Praise be to him that planteth love, the worker of this marvel, within us! Now, she sped in the manner narrated through the mazes of the cavern, coming suddenly to the point at the entrance where perched Koorookh gravely upon one leg, like a bird with an angling beak: he caught at her as she was hurling toward the sea, and drew her to the bank of rock, that burden on her bosom; and it was Shibli Bagarag, her betrothed, his eyes closed, his whole countenance colourless. Behind him like a shadow streamed Abarak, and Noorna kneeled by the waterside and fetched the little man from it likewise; he was without a change, as if drawn from a familiar element; and when he had prostrated himself thrice and called on the Prophet's name in the form of thanksgiving, he wrung his beard of the wet, and had wit to bless the action of Noorna, that saved him. Then the two raised Shibli Bagarag from the rock, and reclined him lengthwise under the wings of Koorookh, and Noorna stretched herself there beside him with one arm about his neck, the fair head of the youth on her bosom. And she said to Abarak, 'He hath dreamed many dreams, my betrothed, but never one so sweet as that I give him.

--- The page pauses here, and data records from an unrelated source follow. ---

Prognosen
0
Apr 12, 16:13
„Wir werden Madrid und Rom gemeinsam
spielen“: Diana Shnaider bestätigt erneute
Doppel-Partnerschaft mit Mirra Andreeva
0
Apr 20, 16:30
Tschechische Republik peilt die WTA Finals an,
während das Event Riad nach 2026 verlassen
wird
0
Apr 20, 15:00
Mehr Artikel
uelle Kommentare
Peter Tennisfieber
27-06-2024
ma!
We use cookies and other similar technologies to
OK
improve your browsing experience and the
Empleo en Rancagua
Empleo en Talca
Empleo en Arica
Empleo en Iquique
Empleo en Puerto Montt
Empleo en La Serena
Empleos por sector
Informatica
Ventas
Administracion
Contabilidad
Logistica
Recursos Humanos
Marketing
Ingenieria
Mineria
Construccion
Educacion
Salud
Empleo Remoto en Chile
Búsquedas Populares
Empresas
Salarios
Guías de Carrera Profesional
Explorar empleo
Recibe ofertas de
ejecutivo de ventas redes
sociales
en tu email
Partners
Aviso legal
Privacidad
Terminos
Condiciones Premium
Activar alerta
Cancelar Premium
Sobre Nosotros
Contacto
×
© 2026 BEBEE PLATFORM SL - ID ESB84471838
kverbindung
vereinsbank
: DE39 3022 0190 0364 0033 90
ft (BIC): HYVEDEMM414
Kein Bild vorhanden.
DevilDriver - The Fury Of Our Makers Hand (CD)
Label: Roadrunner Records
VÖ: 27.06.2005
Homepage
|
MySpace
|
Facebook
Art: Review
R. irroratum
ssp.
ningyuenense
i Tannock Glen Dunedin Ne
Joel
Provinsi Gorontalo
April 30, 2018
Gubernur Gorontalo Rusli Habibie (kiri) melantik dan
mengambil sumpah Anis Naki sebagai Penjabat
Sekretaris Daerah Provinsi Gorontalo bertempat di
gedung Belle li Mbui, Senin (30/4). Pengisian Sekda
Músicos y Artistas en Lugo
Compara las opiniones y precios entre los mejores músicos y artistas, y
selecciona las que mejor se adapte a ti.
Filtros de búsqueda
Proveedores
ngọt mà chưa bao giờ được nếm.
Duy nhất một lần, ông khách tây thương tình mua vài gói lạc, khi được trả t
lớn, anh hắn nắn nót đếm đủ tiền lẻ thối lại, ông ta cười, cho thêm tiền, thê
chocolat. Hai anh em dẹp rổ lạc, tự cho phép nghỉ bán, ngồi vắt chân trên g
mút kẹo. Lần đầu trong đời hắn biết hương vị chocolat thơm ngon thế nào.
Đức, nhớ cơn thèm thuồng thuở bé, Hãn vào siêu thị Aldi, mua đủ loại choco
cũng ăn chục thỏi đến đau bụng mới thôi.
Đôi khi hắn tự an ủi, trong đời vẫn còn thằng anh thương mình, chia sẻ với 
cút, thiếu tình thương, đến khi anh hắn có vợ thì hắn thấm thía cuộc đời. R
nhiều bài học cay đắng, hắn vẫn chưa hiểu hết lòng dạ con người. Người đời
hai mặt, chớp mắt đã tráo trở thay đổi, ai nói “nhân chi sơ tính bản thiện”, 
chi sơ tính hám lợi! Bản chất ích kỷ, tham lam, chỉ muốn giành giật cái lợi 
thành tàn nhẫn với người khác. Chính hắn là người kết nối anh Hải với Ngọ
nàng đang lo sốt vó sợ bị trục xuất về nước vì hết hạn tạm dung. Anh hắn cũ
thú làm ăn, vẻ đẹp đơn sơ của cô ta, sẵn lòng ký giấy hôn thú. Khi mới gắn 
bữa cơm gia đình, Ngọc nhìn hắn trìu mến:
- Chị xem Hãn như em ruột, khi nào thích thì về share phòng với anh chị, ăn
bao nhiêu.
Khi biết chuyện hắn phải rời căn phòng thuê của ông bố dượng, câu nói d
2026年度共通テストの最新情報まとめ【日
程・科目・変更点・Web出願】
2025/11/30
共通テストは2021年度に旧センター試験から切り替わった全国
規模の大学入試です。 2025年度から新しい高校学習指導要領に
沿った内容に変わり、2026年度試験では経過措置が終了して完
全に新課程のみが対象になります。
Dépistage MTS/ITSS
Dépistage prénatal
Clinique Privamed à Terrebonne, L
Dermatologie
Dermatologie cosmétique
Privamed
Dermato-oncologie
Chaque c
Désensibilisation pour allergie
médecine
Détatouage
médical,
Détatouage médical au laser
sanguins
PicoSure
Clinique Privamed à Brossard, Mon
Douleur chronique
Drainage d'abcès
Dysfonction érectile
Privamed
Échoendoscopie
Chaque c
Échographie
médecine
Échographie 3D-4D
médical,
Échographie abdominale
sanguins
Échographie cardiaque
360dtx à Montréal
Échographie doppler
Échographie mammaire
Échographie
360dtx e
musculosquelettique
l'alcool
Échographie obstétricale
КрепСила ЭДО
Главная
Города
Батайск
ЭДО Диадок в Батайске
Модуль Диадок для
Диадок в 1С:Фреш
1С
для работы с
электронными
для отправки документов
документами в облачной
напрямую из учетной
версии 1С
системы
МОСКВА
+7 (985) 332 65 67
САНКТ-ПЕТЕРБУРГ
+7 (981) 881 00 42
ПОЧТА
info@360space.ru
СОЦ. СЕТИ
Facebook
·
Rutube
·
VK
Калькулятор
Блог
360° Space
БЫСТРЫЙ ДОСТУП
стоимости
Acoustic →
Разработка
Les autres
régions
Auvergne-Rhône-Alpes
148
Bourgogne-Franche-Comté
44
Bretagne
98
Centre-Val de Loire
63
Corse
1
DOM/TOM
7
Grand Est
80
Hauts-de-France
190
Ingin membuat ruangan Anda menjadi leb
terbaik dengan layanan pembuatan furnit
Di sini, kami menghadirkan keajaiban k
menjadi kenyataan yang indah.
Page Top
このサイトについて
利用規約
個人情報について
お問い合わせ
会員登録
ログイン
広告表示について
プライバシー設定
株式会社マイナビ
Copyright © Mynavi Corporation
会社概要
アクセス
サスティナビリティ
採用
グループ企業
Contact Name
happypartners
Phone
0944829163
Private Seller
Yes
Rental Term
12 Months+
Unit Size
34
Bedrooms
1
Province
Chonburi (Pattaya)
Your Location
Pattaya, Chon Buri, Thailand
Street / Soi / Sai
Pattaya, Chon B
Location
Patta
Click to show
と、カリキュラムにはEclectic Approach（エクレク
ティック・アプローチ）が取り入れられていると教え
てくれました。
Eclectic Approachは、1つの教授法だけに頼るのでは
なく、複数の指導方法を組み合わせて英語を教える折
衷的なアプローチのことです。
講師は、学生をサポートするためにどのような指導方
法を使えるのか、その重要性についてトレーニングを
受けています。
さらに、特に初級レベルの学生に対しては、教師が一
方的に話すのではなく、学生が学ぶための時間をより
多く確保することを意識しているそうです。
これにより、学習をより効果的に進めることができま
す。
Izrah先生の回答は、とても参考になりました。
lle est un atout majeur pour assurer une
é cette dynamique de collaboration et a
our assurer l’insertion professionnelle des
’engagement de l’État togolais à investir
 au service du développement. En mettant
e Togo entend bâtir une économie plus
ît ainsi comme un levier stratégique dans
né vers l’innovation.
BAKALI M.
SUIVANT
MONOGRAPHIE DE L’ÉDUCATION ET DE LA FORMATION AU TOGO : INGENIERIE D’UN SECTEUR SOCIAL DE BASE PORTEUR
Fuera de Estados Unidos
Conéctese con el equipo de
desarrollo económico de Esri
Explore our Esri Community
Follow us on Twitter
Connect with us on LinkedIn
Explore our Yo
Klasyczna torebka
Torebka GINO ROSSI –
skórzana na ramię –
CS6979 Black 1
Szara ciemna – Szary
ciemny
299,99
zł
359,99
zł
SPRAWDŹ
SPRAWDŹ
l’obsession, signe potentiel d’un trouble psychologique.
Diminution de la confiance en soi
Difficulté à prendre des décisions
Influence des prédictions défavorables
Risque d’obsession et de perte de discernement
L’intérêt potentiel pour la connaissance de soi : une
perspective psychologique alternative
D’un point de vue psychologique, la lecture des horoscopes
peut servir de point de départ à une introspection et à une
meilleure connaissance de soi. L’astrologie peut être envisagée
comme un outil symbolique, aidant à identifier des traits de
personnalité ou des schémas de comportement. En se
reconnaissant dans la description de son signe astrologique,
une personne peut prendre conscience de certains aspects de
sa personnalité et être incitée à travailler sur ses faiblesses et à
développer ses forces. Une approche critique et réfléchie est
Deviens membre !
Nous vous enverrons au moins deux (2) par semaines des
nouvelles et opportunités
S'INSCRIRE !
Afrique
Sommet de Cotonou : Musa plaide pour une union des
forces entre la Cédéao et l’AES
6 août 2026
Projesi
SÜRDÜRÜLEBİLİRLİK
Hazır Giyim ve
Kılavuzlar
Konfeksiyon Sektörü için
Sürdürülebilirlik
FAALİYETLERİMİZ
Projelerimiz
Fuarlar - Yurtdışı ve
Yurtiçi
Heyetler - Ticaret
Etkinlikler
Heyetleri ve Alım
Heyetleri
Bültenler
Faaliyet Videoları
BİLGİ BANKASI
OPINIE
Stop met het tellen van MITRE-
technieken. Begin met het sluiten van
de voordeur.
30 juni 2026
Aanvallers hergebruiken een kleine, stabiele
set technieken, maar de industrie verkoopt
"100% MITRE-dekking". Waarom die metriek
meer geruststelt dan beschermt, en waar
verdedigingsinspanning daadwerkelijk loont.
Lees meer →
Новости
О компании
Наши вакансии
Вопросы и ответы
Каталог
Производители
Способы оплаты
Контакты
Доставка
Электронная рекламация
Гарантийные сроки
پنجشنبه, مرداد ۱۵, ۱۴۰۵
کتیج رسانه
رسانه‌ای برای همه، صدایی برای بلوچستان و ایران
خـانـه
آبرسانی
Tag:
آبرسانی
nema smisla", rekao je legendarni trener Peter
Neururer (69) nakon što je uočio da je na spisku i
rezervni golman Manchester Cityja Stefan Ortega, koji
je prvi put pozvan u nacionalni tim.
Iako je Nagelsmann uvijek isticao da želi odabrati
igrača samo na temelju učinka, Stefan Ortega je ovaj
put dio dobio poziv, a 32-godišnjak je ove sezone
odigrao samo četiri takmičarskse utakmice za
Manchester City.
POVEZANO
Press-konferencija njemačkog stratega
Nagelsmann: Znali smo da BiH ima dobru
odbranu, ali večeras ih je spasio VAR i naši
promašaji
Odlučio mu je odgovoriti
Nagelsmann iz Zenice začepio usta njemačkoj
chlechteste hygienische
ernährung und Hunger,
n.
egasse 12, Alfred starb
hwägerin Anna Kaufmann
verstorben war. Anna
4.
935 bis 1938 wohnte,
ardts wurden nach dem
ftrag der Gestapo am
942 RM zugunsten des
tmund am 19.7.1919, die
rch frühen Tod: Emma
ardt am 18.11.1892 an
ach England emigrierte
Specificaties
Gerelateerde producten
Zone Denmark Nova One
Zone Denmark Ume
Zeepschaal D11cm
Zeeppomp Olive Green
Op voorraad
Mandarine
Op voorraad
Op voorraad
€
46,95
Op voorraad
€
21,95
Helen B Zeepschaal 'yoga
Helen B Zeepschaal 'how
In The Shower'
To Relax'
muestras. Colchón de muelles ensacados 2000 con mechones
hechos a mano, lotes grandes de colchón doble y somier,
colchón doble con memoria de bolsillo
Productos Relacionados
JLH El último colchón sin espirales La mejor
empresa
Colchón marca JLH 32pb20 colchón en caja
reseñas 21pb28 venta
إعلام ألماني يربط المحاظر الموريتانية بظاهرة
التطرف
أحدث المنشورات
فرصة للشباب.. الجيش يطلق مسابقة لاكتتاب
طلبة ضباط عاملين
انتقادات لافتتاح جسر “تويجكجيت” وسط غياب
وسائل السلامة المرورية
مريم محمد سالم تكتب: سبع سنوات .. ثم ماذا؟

Already, see, the hue returneth to his cheek and the dimples of pleasure.' So was it; and she said, 'Mount, O thou of the net and the bar! and stride Koorookh across the neck, for it is nigh the setting of the moon, and by dawn we must be in our middle flight, seen of men, a cloud over them.'
Said Abarak, 'To hear is to obey!'
He bestrode the neck of Koorookh and sat with dangling feet, till she cried, 'Rise!' and the bird spread its wings and flapped them wide, rising high in the silver rays, and flying rapidly forward with the three on him from the mountain in front of Aklis, and the white sea with its enchanted isles and wonders; flying and soaring till the earth was as what might be held in the hollow of the hand, and the kingdoms of the earth a mingled heap of shining dust in the midst.